● **TASK DESCRIPTION**
The response should be an exact copy of every record.

● **RECORDS TO PROCESS**
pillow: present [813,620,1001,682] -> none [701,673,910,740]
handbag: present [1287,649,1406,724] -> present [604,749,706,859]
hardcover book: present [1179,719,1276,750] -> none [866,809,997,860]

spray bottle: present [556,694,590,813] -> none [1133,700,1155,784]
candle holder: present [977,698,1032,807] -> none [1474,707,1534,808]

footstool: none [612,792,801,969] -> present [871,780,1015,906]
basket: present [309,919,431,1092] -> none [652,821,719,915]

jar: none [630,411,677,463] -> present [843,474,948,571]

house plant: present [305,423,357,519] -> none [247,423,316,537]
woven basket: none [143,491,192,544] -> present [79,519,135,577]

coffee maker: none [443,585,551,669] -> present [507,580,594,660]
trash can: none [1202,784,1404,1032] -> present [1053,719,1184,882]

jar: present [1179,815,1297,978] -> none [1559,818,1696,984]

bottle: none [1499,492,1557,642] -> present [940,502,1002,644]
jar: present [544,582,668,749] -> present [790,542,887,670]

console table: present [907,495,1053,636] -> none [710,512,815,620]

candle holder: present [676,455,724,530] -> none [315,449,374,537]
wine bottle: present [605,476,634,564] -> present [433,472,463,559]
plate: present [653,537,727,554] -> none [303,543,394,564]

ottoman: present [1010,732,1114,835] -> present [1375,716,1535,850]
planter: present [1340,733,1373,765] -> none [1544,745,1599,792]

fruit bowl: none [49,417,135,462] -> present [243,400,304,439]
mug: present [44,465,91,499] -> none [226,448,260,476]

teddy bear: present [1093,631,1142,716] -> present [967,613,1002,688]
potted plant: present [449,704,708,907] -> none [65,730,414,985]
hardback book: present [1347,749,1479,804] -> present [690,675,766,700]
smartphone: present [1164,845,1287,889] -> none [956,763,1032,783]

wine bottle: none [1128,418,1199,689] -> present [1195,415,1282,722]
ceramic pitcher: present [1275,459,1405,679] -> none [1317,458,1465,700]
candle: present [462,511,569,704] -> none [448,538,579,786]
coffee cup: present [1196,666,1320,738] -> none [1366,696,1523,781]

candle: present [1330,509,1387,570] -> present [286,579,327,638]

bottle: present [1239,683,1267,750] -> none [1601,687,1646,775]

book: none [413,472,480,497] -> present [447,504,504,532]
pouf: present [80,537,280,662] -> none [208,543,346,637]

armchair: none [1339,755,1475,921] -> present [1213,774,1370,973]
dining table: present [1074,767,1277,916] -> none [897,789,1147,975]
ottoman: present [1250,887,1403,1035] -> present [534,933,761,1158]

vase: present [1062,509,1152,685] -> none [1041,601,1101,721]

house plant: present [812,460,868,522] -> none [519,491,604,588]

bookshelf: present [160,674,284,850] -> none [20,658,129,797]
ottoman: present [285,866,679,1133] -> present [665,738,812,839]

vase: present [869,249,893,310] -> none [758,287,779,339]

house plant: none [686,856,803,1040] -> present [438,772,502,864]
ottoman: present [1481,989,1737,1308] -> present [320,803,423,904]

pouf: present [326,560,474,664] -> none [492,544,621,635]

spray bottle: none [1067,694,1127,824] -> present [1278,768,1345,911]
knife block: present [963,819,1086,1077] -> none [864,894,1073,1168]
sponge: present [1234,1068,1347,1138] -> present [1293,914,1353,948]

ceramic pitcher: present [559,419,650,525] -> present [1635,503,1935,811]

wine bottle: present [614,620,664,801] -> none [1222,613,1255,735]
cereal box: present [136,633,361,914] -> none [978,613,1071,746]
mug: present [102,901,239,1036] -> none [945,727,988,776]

● **SOLUTION TO THIS PROBLEM**
pillow: present [813,620,1001,682] -> none [701,673,910,740]
handbag: present [1287,649,1406,724] -> present [604,749,706,859]
hardcover book: present [1179,719,1276,750] -> none [866,809,997,860]

spray bottle: present [556,694,590,813] -> none [1133,700,1155,784]
candle holder: present [977,698,1032,807] -> none [1474,707,1534,808]

footstool: none [612,792,801,969] -> present [871,780,1015,906]
basket: present [309,919,431,1092] -> none [652,821,719,915]

jar: none [630,411,677,463] -> present [843,474,948,571]

house plant: present [305,423,357,519] -> none [247,423,316,537]
woven basket: none [143,491,192,544] -> present [79,519,135,577]

coffee maker: none [443,585,551,669] -> present [507,580,594,660]
trash can: none [1202,784,1404,1032] -> present [1053,719,1184,882]

jar: present [1179,815,1297,978] -> none [1559,818,1696,984]

bottle: none [1499,492,1557,642] -> present [940,502,1002,644]
jar: present [544,582,668,749] -> present [790,542,887,670]

console table: present [907,495,1053,636] -> none [710,512,815,620]

candle holder: present [676,455,724,530] -> none [315,449,374,537]
wine bottle: present [605,476,634,564] -> present [433,472,463,559]
plate: present [653,537,727,554] -> none [303,543,394,564]

ottoman: present [1010,732,1114,835] -> present [1375,716,1535,850]
planter: present [1340,733,1373,765] -> none [1544,745,1599,792]

fruit bowl: none [49,417,135,462] -> present [243,400,304,439]
mug: present [44,465,91,499] -> none [226,448,260,476]

teddy bear: present [1093,631,1142,716] -> present [967,613,1002,688]
potted plant: present [449,704,708,907] -> none [65,730,414,985]
hardback book: present [1347,749,1479,804] -> present [690,675,766,700]
smartphone: present [1164,845,1287,889] -> none [956,763,1032,783]

wine bottle: none [1128,418,1199,689] -> present [1195,415,1282,722]
ceramic pitcher: present [1275,459,1405,679] -> none [1317,458,1465,700]
candle: present [462,511,569,704] -> none [448,538,579,786]
coffee cup: present [1196,666,1320,738] -> none [1366,696,1523,781]

candle: present [1330,509,1387,570] -> present [286,579,327,638]

bottle: present [1239,683,1267,750] -> none [1601,687,1646,775]

book: none [413,472,480,497] -> present [447,504,504,532]
pouf: present [80,537,280,662] -> none [208,543,346,637]

armchair: none [1339,755,1475,921] -> present [1213,774,1370,973]
dining table: present [1074,767,1277,916] -> none [897,789,1147,975]
ottoman: present [1250,887,1403,1035] -> present [534,933,761,1158]

vase: present [1062,509,1152,685] -> none [1041,601,1101,721]

house plant: present [812,460,868,522] -> none [519,491,604,588]

bookshelf: present [160,674,284,850] -> none [20,658,129,797]
ottoman: present [285,866,679,1133] -> present [665,738,812,839]

vase: present [869,249,893,310] -> none [758,287,779,339]

house plant: none [686,856,803,1040] -> present [438,772,502,864]
ottoman: present [1481,989,1737,1308] -> present [320,803,423,904]

pouf: present [326,560,474,664] -> none [492,544,621,635]

spray bottle: none [1067,694,1127,824] -> present [1278,768,1345,911]
knife block: present [963,819,1086,1077] -> none [864,894,1073,1168]
sponge: present [1234,1068,1347,1138] -> present [1293,914,1353,948]

ceramic pitcher: present [559,419,650,525] -> present [1635,503,1935,811]

wine bottle: present [614,620,664,801] -> none [1222,613,1255,735]
cereal box: present [136,633,361,914] -> none [978,613,1071,746]
mug: present [102,901,239,1036] -> none [945,727,988,776]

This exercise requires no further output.